The type of trust most Californians are familiar with is the revocable—or “living”—trust. For tax purposes, these are called “grantor” trusts, and they are effectively disregarded. The person who creates the trust (called the “settlor” or “grantor”) is treated as if he or she owns the property in trust, and so is taxed on the trust’s income as though he or she earned it directly.
But income taxes become quite a bit more complicated for irrevocable trusts, which can be either “simple” or “complex”:
A simple trust is one in which all of the income earned in a year must be distributed to one or more beneficiaries. In addition, the trust is generally not allowed to distribute corpus—i.e., the trust principal.
Simple trusts do not pay income tax. Rather, the trust beneficiaries pay tax on their share of the income—whether they actually receive it or not. In this way, simple trusts are similar to pass-through business entities like partnerships and S corporations.
The biggest advantage for simple trusts is that they avoid the accelerated tax rates that apply to complex trusts. On the other hand, the requirement that the trust annually distribute its income leaves little room for financial flexibility.
Estates and Complex Trusts
Complex trusts are trusts that aren’t required to distribute all of their income in the year it is earned.
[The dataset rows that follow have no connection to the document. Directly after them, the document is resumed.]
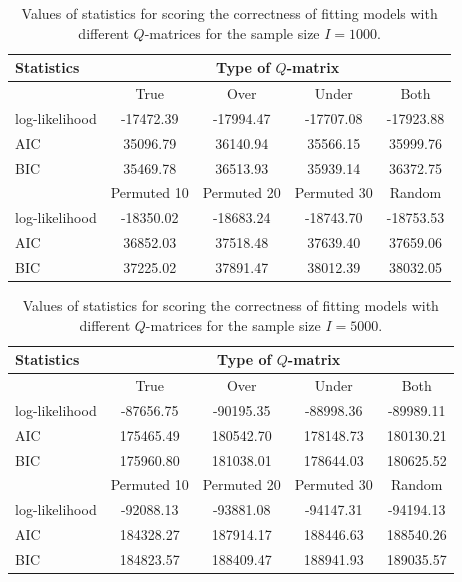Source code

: \documentclass[english]{pwr_wmat_praca_dyplomowa}
\theoremstyle{plain}
\numberwithin{theorem}{chapter}
\theoremstyle{definition}
\numberwithin{theorem}{chapter}
\begin{document}
	\begin{table}[h]
		\centering
		\begin{tabular}{l c c c c} 
			\hline
			{\rule{0pt}{3ex}}Statistics & \multicolumn{4}{c}{Type of $Q$-matrix} \\ [0.5ex]
			\hline
			{\rule{0pt}{3ex}}& True & Over & Under & Both \\\cmidrule{2-5}
			log-likelihood & -17472.39 & -17994.47 & -17707.08 & -17923.88 \\ 
			AIC & 35096.79 & 36140.94 & 35566.15 & 35999.76 \\ 
			BIC & 35469.78 & 36513.93 & 35939.14 & 36372.75\\
			\hline
			{\rule{0pt}{3ex}}& Permuted 10 & Permuted 20 & Permuted 30 & Random \\\cmidrule{2-5}
			log-likelihood & -18350.02 & -18683.24 & -18743.70 & -18753.53 \\ 
			AIC & 36852.03 & 37518.48 & 37639.40 & 37659.06 \\ 
			BIC & 37225.02 & 37891.47 & 38012.39 & 38032.05\\ 
			[0.5ex] 
			\hline 
		\end{tabular}
		\caption{Values of statistics for scoring the correctness of fitting models with different $Q$-matrices for the sample size $I=1000$.}
		\label{tab:estimations_qmat} 
	\end{table}
	
	\begin{table}[h]
		\centering
		\begin{tabular}{l c c c c} 
			\hline
			{\rule{0pt}{3ex}}Statistics & \multicolumn{4}{c}{Type of $Q$-matrix} \\ [0.5ex]
			\hline
			{\rule{0pt}{3ex}}&True & Over & Under & Both \\\cmidrule{2-5}
			log-likelihood & -87656.75 & -90195.35 & -88998.36 & -89989.11 \\ 
			AIC & 175465.49 & 180542.70 & 178148.73 & 180130.21 \\ 
			BIC & 175960.80 & 181038.01 & 178644.03 & 180625.52\\
			\hline
			{\rule{0pt}{3ex}}& Permuted 10 & Permuted 20 & Permuted 30 & Random \\\cmidrule{2-5}
			log-likelihood & -92088.13 & -93881.08 & -94147.31 & -94194.13 \\ 
			AIC & 184328.27 & 187914.17 & 188446.63 & 188540.26 \\ 
			BIC & 184823.57 & 188409.47 & 188941.93 & 189035.57\\ 
			[0.5ex] 
			\hline 
		\end{tabular}
		\caption{Values of statistics for scoring the correctness of fitting models with different $Q$-matrices for the sample size $I=5000$.}
		\label{tab:estimations_qmat2} 
	\end{table}
	
\end{document}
The IRC calls these “trusts which may accumulate income.”
How complex trusts are taxed is . . . well, complex! To simplify significantly, income that is distributed to beneficiaries in the year it is earned is taxed to those beneficiaries. Income that is accumulated in the trust from one year to the next is taxed to the trust at accelerated marginal rates.
In general, estates are subject to the same tax rules as complex trusts. Income that is accumulated in the estate is taxed at accelerated rates, and income that is distributed in the year it is earned is taxed to the beneficiaries.
The Bottom Line: Plan for All Taxes
The estate tax may get all of the attention when people think about estate planning, but the income tax can be just as important. Without proper planning, income that would otherwise be earned by your loved ones and taxed at their ordinary rates could be stuck subject to higher taxes. That’s all the more reason you should consult an experienced estate planning attorney to help develop your estate plan.